◆ Collected data
>>>

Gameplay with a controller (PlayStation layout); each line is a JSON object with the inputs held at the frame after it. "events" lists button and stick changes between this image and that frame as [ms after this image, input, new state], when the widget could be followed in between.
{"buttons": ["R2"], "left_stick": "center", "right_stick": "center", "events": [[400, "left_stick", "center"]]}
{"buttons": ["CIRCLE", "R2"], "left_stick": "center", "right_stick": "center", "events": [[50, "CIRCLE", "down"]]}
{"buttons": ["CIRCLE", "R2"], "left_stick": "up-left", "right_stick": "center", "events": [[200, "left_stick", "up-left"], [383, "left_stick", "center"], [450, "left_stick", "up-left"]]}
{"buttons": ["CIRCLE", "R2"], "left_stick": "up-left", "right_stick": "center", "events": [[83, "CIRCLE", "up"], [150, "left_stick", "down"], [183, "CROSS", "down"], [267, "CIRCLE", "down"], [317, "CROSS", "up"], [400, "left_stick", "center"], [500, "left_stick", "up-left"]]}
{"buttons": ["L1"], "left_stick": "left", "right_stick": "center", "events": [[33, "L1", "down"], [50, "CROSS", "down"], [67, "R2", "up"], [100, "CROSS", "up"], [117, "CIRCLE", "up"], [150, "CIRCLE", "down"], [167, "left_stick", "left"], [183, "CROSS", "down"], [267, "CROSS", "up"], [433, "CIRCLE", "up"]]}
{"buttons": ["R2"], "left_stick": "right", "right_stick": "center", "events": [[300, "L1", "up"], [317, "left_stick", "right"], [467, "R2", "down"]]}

<<<

◆ YOUR GOAL
All of the data shown above must be copied exactly.

◆ RESULT OF THE TASK
Gameplay with a controller (PlayStation layout); each line is a JSON object with the inputs held at the frame after it. "events" lists button and stick changes between this image and that frame as [ms after this image, input, new state], when the widget could be followed in between.
{"buttons": ["R2"], "left_stick": "center", "right_stick": "center", "events": [[400, "left_stick", "center"]]}
{"buttons": ["CIRCLE", "R2"], "left_stick": "center", "right_stick": "center", "events": [[50, "CIRCLE", "down"]]}
{"buttons": ["CIRCLE", "R2"], "left_stick": "up-left", "right_stick": "center", "events": [[200, "left_stick", "up-left"], [383, "left_stick", "center"], [450, "left_stick", "up-left"]]}
{"buttons": ["CIRCLE", "R2"], "left_stick": "up-left", "right_stick": "center", "events": [[83, "CIRCLE", "up"], [150, "left_stick", "down"], [183, "CROSS", "down"], [267, "CIRCLE", "down"], [317, "CROSS", "up"], [400, "left_stick", "center"], [500, "left_stick", "up-left"]]}
{"buttons": ["L1"], "left_stick": "left", "right_stick": "center", "events": [[33, "L1", "down"], [50, "CROSS", "down"], [67, "R2", "up"], [100, "CROSS", "up"], [117, "CIRCLE", "up"], [150, "CIRCLE", "down"], [167, "left_stick", "left"], [183, "CROSS", "down"], [267, "CROSS", "up"], [433, "CIRCLE", "up"]]}
{"buttons": ["R2"], "left_stick": "right", "right_stick": "center", "events": [[300, "L1", "up"], [317, "left_stick", "right"], [467, "R2", "down"]]}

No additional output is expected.